Judge halts ex-U.S. Trust team from using client info

12/10/2010 COMMENTS (0)

NEW YORK, Dec 10 (Reuters Legal) - Todd Thomson's drive to start a new wealth management firm hit a bump after a New York state judge temporarily blocked a team of former U.S. Trust advisers from using client records they brought to his new firm, Dynasty Financial Partners.

Michael Brown, a U.S. Trust adviser with $5.9 billion in assets, and three others joined Dynasty this week to help Thomson build a firm that will provide technology and other support to high-end investment advisers.

U.S. Trust parent Bank of America said in a complaint filed on Thursday that the employees essentially stole trade secrets when they took client records with them from the bank.

Judge Melvin Schweitzer of New York state court in Manhattan said in an order late on Thursday that the employees temporarily may not use or disclose customer lists, other property or trade secrets taken from U.S. Trust.

Brown and his team can, however, continue to advise clients who want to work with them.

The order also directs the employees to return customer lists and other property pending a hearing now scheduled for Jan. 14. A Bank of America spokesman provided a copy of the order to Reuters.

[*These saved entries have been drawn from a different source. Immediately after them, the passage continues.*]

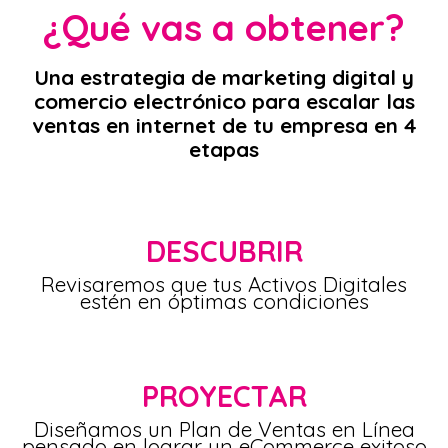
¿Qué vas a obtener?
Una estrategia de marketing digital y
comercio electrónico para escalar las
ventas en internet de tu empresa en 4
etapas
DESCUBRIR
Revisaremos que tus Activos Digitales
estén en óptimas condiciones
PROYECTAR
Diseñamos un Plan de Ventas en Línea
pensado en lograr un eCommerce exitoso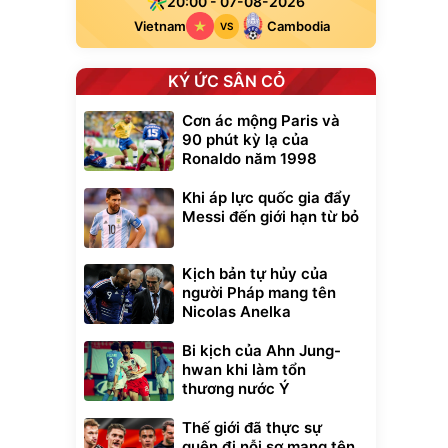
20:00 - 07-08-2026
Vietnam
Cambodia
VS
KÝ ỨC SÂN CỎ
Cơn ác mộng Paris và
90 phút kỳ lạ của
Ronaldo năm 1998
Khi áp lực quốc gia đẩy
Messi đến giới hạn từ bỏ
Kịch bản tự hủy của
người Pháp mang tên
Nicolas Anelka
Bi kịch của Ahn Jung-
hwan khi làm tổn
thương nước Ý
Thế giới đã thực sự
quên đi nỗi sợ mang tên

Bank of America in its complaint said neither U.S. Trust nor the bank signed a voluntary industry agreement known as the "Protocol for Broker Recruiting," which provides a framework for client solicitation when financial advisors change firms. The pact has helped reduce lawsuits over broker departures.

Merrill Lynch, a unit of Bank of America, is a party to the protocol.

Brown and his team in their resignation letter contended the protocol allowed them to take client information, according to Bank of America's complaint.

Bank of America argues that the defendants were employees of the U.S. Trust rather than Merrill Lynch and were not protected by the protocol. It says the defendants had U.S. Trust email addresses and identified themselves as employees of the U.S. Trust.

In addition to a temporary injunction and the return of customer lists and other property, the bank requested money damages and an order to prevent the defendants from soliciting any U.S. Trust clients for six months.

Dynasty was founded by Thomson and Shirl Penney, two former Citigroup wealth management executives. Thomson, also a former chief financial officer at Citi, left the bank in 2007 after he was accused by then Chief Executive Officer Charles "Chuck" Prince of improper use of company aircraft.

Officials at Dynasty could not be reached immediately for comment.

The case is Bank of America v. Michael Brown et al, Supreme Court of the State of New York, County of New York (Manhattan), No. 10115949. The complaint lists Alan Sclar of Silverman Sclar Shin & Byrne in New York as counsel for Bank of America. Brian Carlis and Thomas Lewis of Stark & Stark in New Jersey are listed as counsel for the defendants.